Urhobo Historical Society

MUKORO MOWOE
50TH ANNIVERSARY  LECTURES

A POEM
by
Professor Tanure Ojaide
University of North Carolina-Charlotte

Mukoro Mowoe 1890-1948

The supreme one so crafted you, his masterpiece.
He fortified you with the stamina of bulls,
gave your eyes the vision of a hundred seers
(and yet you were not Ominigbo
with the paraphernalia of seeds and rattles!)
You saw beyond the overcast horizon of the delta
scattered groups that you came from the earth
to rally into one union--you blew the ivory horn,
and people heeded your message of the power 
of a common name for a family of neighbours.
When foreigners docked boats on our river ports,
you stepped out -- your presence so shook them 
that they bent; slow to learn they simplified your name.
Don't bother, ancestor whose name we invoke,
whether we remember you as Oghenemowho or Mowoe --
you are the same man who stood your ground
before who brought what you already possessed,
communion and cornucopia of love.
You were no king but had a larger kingdom
than kings of emissaries and missionaries.
You clutched to your chest the lugubrious gifts 
of your people so that they would not lose 
their blessing for lack of foresight--in the native sky
you saw through granite clouds a resplendent sun,
& you slept less and less to cover the landscape of 
a destined mission.
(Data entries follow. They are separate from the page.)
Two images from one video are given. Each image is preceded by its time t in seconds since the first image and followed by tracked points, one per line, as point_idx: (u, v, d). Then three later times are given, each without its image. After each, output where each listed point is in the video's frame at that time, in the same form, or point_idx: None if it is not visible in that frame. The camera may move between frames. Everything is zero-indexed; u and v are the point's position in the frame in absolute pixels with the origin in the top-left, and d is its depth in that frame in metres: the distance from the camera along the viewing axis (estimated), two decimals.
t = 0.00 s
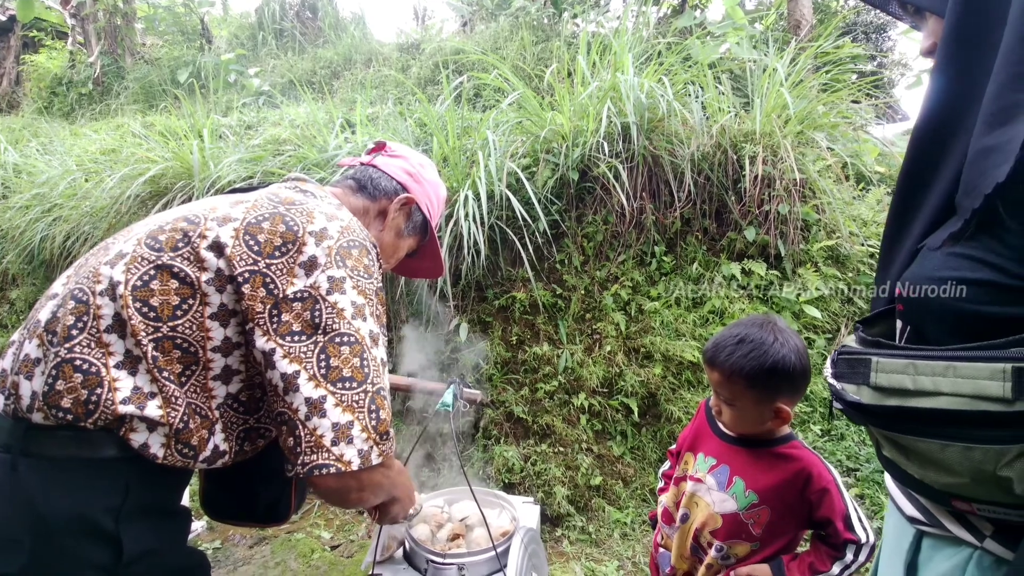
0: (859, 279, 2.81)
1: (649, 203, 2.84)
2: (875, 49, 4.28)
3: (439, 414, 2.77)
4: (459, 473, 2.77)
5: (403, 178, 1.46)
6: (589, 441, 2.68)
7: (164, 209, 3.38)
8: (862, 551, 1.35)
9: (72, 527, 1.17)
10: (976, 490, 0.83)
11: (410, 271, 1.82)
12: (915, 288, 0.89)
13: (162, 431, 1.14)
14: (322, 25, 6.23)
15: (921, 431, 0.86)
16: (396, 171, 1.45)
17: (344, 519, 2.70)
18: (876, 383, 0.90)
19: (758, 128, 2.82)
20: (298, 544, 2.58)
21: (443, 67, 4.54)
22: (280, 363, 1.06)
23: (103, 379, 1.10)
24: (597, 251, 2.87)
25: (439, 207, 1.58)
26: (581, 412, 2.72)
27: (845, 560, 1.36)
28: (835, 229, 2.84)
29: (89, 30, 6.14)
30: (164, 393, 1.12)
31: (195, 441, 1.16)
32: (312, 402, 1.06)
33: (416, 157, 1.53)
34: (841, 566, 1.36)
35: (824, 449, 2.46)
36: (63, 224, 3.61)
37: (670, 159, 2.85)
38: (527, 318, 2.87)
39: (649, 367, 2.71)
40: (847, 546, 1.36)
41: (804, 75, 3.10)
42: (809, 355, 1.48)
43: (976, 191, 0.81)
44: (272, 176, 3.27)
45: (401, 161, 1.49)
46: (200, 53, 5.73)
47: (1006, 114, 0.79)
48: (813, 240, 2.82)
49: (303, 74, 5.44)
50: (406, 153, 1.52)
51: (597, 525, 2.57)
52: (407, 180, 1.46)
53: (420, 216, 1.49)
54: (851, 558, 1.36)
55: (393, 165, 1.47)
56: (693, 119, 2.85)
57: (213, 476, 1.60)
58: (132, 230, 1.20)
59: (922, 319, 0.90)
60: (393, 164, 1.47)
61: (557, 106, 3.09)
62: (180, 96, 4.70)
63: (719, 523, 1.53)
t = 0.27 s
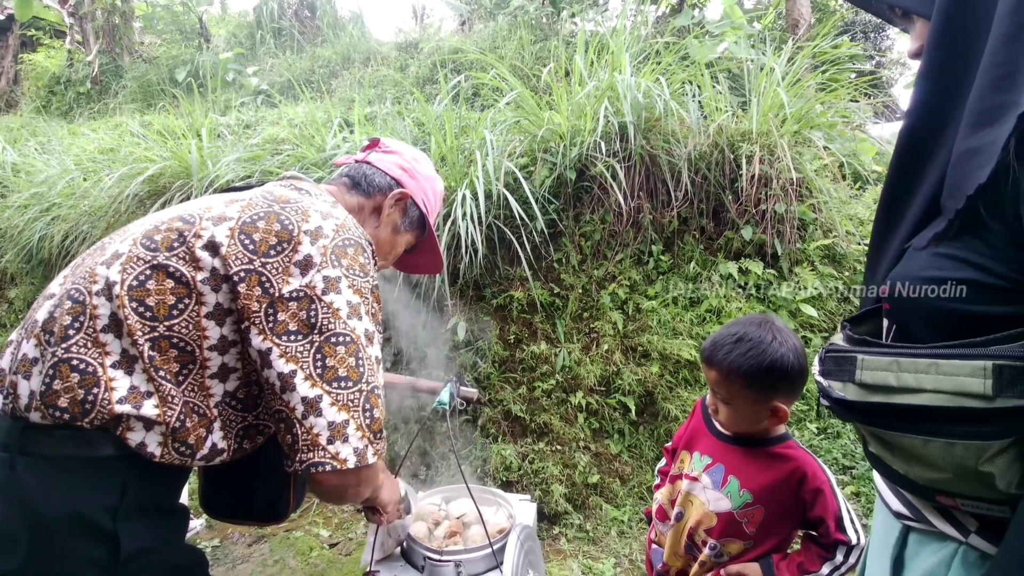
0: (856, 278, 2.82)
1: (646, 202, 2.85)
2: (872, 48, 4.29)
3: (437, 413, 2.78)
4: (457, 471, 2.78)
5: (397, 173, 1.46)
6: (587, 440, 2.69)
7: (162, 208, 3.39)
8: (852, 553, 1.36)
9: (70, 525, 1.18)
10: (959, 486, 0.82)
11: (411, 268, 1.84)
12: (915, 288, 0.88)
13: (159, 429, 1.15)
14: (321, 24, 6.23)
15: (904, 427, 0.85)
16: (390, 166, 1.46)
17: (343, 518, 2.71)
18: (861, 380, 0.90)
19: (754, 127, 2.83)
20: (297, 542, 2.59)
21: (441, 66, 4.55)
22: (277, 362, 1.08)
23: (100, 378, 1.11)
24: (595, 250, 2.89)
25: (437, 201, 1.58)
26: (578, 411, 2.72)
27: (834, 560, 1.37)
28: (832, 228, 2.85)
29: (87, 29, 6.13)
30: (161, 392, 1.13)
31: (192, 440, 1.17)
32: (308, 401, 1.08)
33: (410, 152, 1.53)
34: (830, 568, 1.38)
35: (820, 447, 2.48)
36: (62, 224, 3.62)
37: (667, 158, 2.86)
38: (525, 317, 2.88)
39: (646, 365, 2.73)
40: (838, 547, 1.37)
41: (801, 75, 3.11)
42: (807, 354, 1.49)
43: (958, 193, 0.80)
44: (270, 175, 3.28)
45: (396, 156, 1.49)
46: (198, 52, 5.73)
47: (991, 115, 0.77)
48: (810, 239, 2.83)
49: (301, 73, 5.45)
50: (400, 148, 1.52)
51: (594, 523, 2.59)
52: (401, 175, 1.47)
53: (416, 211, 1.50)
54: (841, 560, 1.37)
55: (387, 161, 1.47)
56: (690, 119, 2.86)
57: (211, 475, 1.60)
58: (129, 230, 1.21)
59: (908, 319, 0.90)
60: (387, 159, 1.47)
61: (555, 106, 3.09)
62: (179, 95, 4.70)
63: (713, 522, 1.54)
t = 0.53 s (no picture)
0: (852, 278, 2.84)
1: (644, 202, 2.87)
2: (870, 48, 4.31)
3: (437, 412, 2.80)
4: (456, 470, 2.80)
5: (396, 172, 1.48)
6: (585, 439, 2.70)
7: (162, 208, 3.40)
8: (839, 555, 1.39)
9: (70, 523, 1.20)
10: (944, 484, 0.82)
11: (414, 266, 1.85)
12: (917, 287, 0.87)
13: (159, 429, 1.17)
14: (319, 24, 6.24)
15: (889, 425, 0.86)
16: (389, 166, 1.47)
17: (342, 517, 2.72)
18: (849, 379, 0.91)
19: (752, 128, 2.84)
20: (296, 541, 2.60)
21: (440, 66, 4.56)
22: (261, 360, 1.09)
23: (101, 377, 1.13)
24: (593, 250, 2.90)
25: (437, 199, 1.59)
26: (576, 410, 2.74)
27: (822, 563, 1.40)
28: (829, 228, 2.87)
29: (85, 29, 6.13)
30: (162, 391, 1.15)
31: (191, 438, 1.19)
32: (283, 401, 1.07)
33: (410, 151, 1.54)
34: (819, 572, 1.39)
35: (817, 446, 2.49)
36: (61, 223, 3.62)
37: (665, 158, 2.87)
38: (523, 316, 2.89)
39: (644, 365, 2.74)
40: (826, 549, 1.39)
41: (799, 75, 3.12)
42: (800, 352, 1.51)
43: (943, 196, 0.83)
44: (269, 175, 3.29)
45: (395, 155, 1.50)
46: (197, 52, 5.74)
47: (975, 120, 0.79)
48: (807, 239, 2.85)
49: (300, 73, 5.46)
50: (399, 147, 1.53)
51: (592, 522, 2.61)
52: (400, 174, 1.48)
53: (416, 210, 1.51)
54: (830, 562, 1.39)
55: (386, 160, 1.48)
56: (688, 119, 2.88)
57: (210, 473, 1.61)
58: (130, 231, 1.23)
59: (895, 319, 0.92)
60: (386, 159, 1.49)
61: (553, 106, 3.11)
62: (177, 94, 4.71)
63: (708, 522, 1.56)
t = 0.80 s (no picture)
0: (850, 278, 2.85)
1: (641, 203, 2.88)
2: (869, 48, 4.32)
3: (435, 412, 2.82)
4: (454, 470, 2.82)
5: (396, 174, 1.49)
6: (583, 438, 2.72)
7: (161, 209, 3.41)
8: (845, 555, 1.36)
9: (69, 523, 1.21)
10: (930, 484, 0.84)
11: (416, 266, 1.86)
12: (914, 288, 0.87)
13: (157, 433, 1.18)
14: (319, 24, 6.25)
15: (877, 426, 0.87)
16: (388, 167, 1.48)
17: (341, 516, 2.73)
18: (837, 381, 0.93)
19: (749, 129, 2.86)
20: (295, 540, 2.62)
21: (439, 67, 4.58)
22: (274, 374, 1.11)
23: (99, 383, 1.14)
24: (591, 251, 2.92)
25: (437, 200, 1.60)
26: (574, 410, 2.76)
27: (827, 562, 1.37)
28: (826, 229, 2.88)
29: (85, 29, 6.14)
30: (159, 397, 1.16)
31: (189, 443, 1.20)
32: (309, 413, 1.12)
33: (410, 152, 1.54)
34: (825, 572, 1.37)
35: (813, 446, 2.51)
36: (61, 224, 3.64)
37: (663, 159, 2.89)
38: (521, 317, 2.90)
39: (642, 365, 2.76)
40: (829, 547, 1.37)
41: (797, 76, 3.14)
42: (796, 355, 1.53)
43: (930, 202, 0.84)
44: (268, 175, 3.30)
45: (396, 157, 1.51)
46: (197, 52, 5.75)
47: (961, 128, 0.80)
48: (804, 239, 2.86)
49: (300, 73, 5.47)
50: (400, 148, 1.54)
51: (590, 521, 2.62)
52: (400, 176, 1.49)
53: (416, 212, 1.53)
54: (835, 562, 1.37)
55: (386, 162, 1.50)
56: (685, 120, 2.89)
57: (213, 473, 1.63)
58: (130, 236, 1.24)
59: (881, 321, 0.93)
60: (386, 160, 1.50)
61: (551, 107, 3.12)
62: (177, 94, 4.71)
63: (705, 522, 1.58)
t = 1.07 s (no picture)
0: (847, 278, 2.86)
1: (640, 204, 2.90)
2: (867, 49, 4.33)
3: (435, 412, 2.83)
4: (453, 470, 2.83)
5: (396, 174, 1.50)
6: (581, 438, 2.73)
7: (161, 209, 3.42)
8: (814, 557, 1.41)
9: (74, 522, 1.22)
10: (919, 482, 0.86)
11: (415, 265, 1.88)
12: (915, 288, 0.87)
13: (163, 432, 1.19)
14: (318, 24, 6.26)
15: (867, 425, 0.89)
16: (388, 168, 1.50)
17: (340, 516, 2.74)
18: (829, 381, 0.94)
19: (746, 130, 2.87)
20: (295, 539, 2.63)
21: (437, 68, 4.60)
22: (285, 372, 1.13)
23: (104, 385, 1.15)
24: (589, 251, 2.93)
25: (437, 200, 1.61)
26: (573, 410, 2.77)
27: (796, 564, 1.42)
28: (823, 229, 2.89)
29: (85, 29, 6.15)
30: (164, 397, 1.17)
31: (195, 443, 1.21)
32: (322, 409, 1.13)
33: (409, 152, 1.56)
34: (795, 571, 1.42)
35: (811, 445, 2.52)
36: (61, 224, 3.65)
37: (661, 160, 2.90)
38: (520, 317, 2.92)
39: (640, 365, 2.77)
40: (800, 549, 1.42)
41: (794, 77, 3.15)
42: (787, 351, 1.55)
43: (920, 206, 0.86)
44: (268, 176, 3.31)
45: (395, 157, 1.53)
46: (196, 52, 5.75)
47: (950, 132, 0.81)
48: (802, 240, 2.87)
49: (299, 73, 5.47)
50: (398, 148, 1.55)
51: (588, 521, 2.63)
52: (400, 176, 1.50)
53: (416, 211, 1.54)
54: (805, 563, 1.42)
55: (386, 162, 1.51)
56: (683, 121, 2.90)
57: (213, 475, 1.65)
58: (133, 238, 1.25)
59: (871, 321, 0.95)
60: (385, 160, 1.51)
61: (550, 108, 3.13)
62: (176, 95, 4.72)
63: (698, 522, 1.59)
At home and in distant outposts
men and women wrested out of penury three or six pence 
for the college and scholarship funds you proclaimed--
they knew they had to reciprocate your sacrifice
& they filled the coffers of the commonwealth
to be counted among keepers of the new light.
And when news broke of your death, an iroko struck
by lightning, the world collapsed in grief;
women abandoned their chores, men their work,
and children their play and laughter; all to wail.
"Mowoe's gone, who'll stand for us?" they questioned
their dumbfounded fate. Yours the only grief
that ever befuddled the entire people; even fishes 
in water caught cold; in August, the earliest
harmattan to rob the harvest of forest crops.
You were the Olotu, in constant pain and still
Wielding a steadfast smile for everybody to follow.
Fifty years after you left, beneficiaries of the union
gather to rededicate themselves to the one tongue 
that still glues us into one voice, failing by the day
amidst the market of a thousand ascending shouts.
You are very much alive in Aridon's almanac.